▶ [WORK TO COMPLETE]
A. In the forum excerpt, what vehicle was the writer riding on the day a machine was offered?
B. From the forum excerpt, quote the passage that opens with the words "I am glad I" and ends after "offered for sale.".
C. State whether each statement agrees with the forum excerpt, giving yes or no and quoting the deciding words: (i) The Creed machines were expected to be scrapped. (ii) The writer took a machine home by car later that same day. (iii) The post dated Jun 18, 2005 calls Maritime Radio and Morse synonymous.

▶ [TEXT PROVIDED]
┌────────

I am glad I did not bring one home!! as I was offered one when I went to the decommissioning of a Nuclear Bunker before the Bunker was being offered for sale. 
Happened to ask one of the lads what was going to happen to the lightly used Creed, he told me that they would go for scrap and offered me a machine to take home, unfortunately I was on my Honda Fireblade and could not get back with the car for another week.


----------



## R651400 (Jun 18, 2005)

#16..Adrian/5TT.. Maritime Radio and Morse are synonymous.. 
Join the fray to make this an international event for all cw enthusiasts and not the cloistered 25 or so participants with all the unnecessary Msg/TR and SP observed paraphernalia..

└────────

▶ [LISTED RECORDS]
┌────────

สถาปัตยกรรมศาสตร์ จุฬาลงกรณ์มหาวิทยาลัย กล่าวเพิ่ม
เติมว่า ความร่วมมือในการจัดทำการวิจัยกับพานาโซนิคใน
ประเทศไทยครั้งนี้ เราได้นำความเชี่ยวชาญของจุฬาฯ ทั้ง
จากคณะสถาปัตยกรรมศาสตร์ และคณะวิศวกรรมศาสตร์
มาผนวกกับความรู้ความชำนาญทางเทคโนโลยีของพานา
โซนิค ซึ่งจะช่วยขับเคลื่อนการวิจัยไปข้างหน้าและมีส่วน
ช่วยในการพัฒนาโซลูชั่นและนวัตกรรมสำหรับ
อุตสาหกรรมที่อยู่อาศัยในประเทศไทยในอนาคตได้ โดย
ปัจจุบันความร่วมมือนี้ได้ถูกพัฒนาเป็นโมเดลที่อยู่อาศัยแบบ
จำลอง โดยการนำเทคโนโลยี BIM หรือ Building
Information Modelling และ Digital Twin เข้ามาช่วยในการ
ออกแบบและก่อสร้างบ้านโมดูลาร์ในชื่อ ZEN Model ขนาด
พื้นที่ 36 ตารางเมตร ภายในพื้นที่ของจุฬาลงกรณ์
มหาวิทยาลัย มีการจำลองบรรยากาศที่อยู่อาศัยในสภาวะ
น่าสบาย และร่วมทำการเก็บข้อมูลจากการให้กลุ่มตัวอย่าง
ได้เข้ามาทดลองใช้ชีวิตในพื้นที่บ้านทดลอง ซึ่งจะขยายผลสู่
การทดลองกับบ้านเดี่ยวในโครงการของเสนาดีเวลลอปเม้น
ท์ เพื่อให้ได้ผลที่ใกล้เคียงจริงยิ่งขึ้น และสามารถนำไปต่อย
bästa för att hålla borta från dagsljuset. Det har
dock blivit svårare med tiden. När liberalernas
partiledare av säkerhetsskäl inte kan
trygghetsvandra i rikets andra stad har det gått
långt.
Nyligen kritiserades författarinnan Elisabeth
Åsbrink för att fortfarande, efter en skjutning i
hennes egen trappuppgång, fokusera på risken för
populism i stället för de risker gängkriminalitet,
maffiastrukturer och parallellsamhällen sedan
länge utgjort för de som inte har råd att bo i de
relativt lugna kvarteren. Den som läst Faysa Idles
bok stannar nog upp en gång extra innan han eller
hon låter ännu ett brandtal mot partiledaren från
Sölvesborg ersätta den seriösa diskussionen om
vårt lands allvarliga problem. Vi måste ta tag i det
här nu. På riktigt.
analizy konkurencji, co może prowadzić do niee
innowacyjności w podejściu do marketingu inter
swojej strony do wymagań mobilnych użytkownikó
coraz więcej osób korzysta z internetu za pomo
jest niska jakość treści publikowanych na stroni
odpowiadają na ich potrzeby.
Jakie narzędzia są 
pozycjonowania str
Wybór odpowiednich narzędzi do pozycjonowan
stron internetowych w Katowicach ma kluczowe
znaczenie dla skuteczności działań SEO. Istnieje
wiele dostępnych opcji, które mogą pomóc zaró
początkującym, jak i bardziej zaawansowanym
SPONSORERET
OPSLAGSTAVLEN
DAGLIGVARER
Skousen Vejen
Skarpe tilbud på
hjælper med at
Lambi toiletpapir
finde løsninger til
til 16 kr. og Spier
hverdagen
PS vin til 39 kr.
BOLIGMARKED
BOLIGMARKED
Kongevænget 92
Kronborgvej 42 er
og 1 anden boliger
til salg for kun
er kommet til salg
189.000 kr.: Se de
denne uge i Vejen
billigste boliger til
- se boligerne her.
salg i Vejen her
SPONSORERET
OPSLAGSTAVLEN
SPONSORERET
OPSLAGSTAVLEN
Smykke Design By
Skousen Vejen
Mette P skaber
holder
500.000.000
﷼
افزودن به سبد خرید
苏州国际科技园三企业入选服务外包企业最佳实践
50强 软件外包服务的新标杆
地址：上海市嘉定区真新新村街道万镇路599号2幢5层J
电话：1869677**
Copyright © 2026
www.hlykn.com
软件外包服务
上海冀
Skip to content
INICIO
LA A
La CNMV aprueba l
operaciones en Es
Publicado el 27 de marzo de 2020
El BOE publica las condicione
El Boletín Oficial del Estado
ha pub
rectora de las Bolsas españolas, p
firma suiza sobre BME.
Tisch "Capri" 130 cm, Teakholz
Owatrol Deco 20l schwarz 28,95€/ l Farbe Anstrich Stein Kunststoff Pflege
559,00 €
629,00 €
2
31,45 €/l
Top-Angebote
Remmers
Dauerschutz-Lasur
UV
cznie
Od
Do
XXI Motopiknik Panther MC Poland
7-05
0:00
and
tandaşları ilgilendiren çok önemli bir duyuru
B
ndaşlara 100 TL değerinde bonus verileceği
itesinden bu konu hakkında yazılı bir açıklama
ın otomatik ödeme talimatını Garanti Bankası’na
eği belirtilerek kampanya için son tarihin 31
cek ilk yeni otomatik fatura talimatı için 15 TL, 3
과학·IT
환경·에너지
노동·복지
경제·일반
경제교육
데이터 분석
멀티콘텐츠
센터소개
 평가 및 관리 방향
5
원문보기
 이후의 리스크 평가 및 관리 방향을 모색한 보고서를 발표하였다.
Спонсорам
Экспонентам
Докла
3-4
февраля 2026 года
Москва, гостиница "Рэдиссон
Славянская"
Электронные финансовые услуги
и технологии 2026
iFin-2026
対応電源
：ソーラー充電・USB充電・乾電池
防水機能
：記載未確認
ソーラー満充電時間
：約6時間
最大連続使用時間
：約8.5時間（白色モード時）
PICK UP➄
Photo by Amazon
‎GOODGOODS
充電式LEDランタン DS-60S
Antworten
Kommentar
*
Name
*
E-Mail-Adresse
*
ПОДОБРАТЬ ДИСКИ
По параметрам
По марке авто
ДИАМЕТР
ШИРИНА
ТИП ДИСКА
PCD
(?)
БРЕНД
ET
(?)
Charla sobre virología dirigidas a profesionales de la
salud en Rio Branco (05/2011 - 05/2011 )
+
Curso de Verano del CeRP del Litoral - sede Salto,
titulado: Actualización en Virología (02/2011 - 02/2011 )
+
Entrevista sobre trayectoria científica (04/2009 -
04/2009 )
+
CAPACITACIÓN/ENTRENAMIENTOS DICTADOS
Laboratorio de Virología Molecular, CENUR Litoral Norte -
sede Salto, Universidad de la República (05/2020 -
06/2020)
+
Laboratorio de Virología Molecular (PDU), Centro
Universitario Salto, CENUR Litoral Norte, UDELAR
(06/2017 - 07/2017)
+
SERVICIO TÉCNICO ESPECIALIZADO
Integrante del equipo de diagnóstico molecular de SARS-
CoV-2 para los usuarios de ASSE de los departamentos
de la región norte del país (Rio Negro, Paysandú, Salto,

└────────

▶ [ANSWERS BY ITEM NUMBER]
A. A Honda Fireblade.

B.
I am glad I did not bring one home!! as I was offered one when I went to the decommissioning of a Nuclear Bunker before the Bunker was being offered for sale.

C.
(i) Yes: "they would go for scrap"
(ii) No: "could not get back with the car for another week"
(iii) Yes: "Maritime Radio and Morse are synonymous"